Document text
Michael Tilson Thomas and the San Francisco symphony 
          are exploring some of the byways of Prokofiev's music this week, and 
          as often happens in real life the byways are more exciting than the 
          highways. An all-Prokofiev program, heard in its third subscription 
          concert, included the glittery, jittery and popular piano concerto No. 
          3 in C major, played with Gallic panache, and not much else, by François-Frédéric 
          Guy, and an eight-minute curio for 17 musicians, the American Overture 
          (Op. 42), to open the proceedings.
        
        But it's clear that Thomas and the orchestra put the 
          greatest measure of their rehearsal time and energies into the thorny 
          Symphony No. 3 in C minor, which occupied the second half of the program. 
          It was only the second time the Symphony had scheduled the work -- the 
          first was in 1961 under Enrique Jordá -- but, given the incendiary 
          performance this time around, it won't be the last.

Information given
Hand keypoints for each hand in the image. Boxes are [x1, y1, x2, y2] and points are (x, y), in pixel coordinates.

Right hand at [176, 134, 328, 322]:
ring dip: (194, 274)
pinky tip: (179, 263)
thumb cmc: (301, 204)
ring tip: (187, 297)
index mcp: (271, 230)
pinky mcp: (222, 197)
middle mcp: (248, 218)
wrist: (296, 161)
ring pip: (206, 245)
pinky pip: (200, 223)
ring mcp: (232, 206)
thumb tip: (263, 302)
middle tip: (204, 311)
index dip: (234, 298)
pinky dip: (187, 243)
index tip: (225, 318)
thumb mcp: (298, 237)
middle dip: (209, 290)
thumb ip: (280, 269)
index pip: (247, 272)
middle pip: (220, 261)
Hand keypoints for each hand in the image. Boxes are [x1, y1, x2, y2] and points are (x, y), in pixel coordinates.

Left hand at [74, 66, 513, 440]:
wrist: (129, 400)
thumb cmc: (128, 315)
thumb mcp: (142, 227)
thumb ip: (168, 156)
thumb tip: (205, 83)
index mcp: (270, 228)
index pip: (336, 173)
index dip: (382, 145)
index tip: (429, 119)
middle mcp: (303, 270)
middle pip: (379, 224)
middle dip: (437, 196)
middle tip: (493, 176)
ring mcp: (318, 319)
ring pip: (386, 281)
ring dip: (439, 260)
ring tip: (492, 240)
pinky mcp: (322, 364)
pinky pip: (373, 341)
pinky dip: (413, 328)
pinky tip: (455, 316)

Task to carry out
Continue the review of the San Francisco Symphony's all-Prokofiev program from its final sentence.

Result of this exercise
        Prokofiev built the symphony recycled from his opera 
          The Fiery Angel, which he felt free to do as it was never performed 
          in his lifetime. There have been several stagings of the opera, including 
          one by San Francisco Opera in 1994, and those who heard it then know 
          how seamlessly the music makes the transition from the stage to the 
          symphony hall.
        
        Given Thomas' theatrical flair, it's not surprising 
          how effectively he marshaled the huge orchestra, of Wagnerian dimensions, 
          into a crisp and remarkably cogent whole. He drew colorful sonorities 
          from all sections of the orchestra, alternately assaulting the ear with 
          some of the composer's most raging dissonances and beguiling it with 
          shimmering sounds that juxtapose unlikely combinations of instruments 
          in the more lyrical sections. Throughout, he managed to capture the 
          rhythmic vitality so critical to Prokofiev's music, right up to the 
          thrilling crescendo and accelerando on the final pages.
        
        The supernatural themes of the opera emerge strikingly 
          in the slow movement, its eerie chorale punctuated by thumps in the 
          woodwinds and percussion, and even more so in the scherzo, with its 
          spectral string glissandos and general sense of being off balance. Prokofiev's 
          music brims with rhythmic propulsiveness in the big outer movements, 
          which, along with cannily juxtaposed lyrical sections, lends the whole 
          piece a sense of proportion that the awkwardly structured opera never 
          quite attains.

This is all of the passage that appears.